Jejak Patriotisme Ekonomi: Mengenal Margono Djohohadikusumo, Kakek Prabowo, Sang Arsitek Bank Pertama Indonesia
Nama Prabowo Subianto mungkin telah melekat kuat dalam ingatan kolektif masyarakat Indonesia sebagai sosok pemimpin militer dan politisi nasional yang tangguh. Namun, jika kita menelusuri lebih dalam ke dalam silsilah keluarga besar Subianto, kita akan menemukan jejak perjuangan yang tidak kalah heroik, namun terjadi di medan yang berbeda: medan ekonomi dan kedaulatan finansial.
Jauh sebelum era modernitas melanda Indonesia, terdapat seorang tokoh visioner bernama Margono Djohohadikusumo. Beliau bukan sekadar anggota keluarga dari tokoh besar, melainkan salah satu arsitek utama dalam meletakkan fondasi ekonomi nasional. Margono adalah sosok kunci di balik berdirinya Bank Negara Indonesia (BNI), bank pertama yang menjadi simbol kedaulatan ekonomi Republik Indonesia di tengah tekanan kolonial yang masih mencoba mencengkeram erat urat nadi keuangan bangsa.
Melawan Dominasi Kolonial Melalui Kedaulatan Finansial
Memahami peran Margono Djohohadikusumo tidak bisa dilepaskan dari situasi geopolitik Indonesia pada masa awal kemerdekaan.
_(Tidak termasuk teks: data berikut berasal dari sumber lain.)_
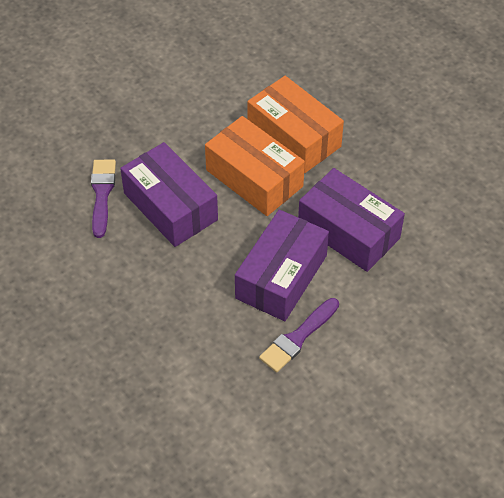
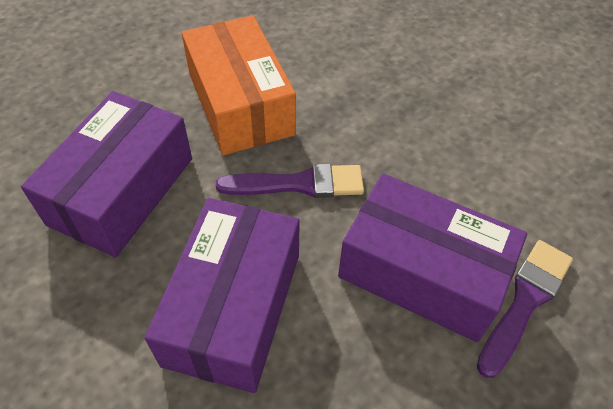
orange box: 2 -> 1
Pasca Proklamasi 17 Agustus 1945, Indonesia tidak hanya berjuang melawan serangan fisik dari tentara Belanda, tetapi juga harus berhadapan dengan upaya sistematis Belanda untuk mengendalikan ekonomi melalui instrumen perbankan.
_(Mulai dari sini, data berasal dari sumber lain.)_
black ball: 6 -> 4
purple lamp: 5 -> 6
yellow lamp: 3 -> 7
Pada masa itu, Belanda berupaya keras untuk menghidupkan kembali De Javasche Bank (DJB) sebagai pusat sirkulasi keuangan di wilayah yang mereka klaim sebagai wilayah kekuasaan mereka. Bagi para pendiri bangsa, termasuk Margono, upaya Belanda ini bukan sekadar masalah bisnis perbankan, melainkan sebuah ancaman eksistensial terhadap kedaulatan negara yang baru lahir. Jika Belanda berhasil mengendalikan sistem perbankan, maka secara otomatis mereka akan mengendalikan arus modal, perdagangan, dan stabilitas ekonomi Indonesia.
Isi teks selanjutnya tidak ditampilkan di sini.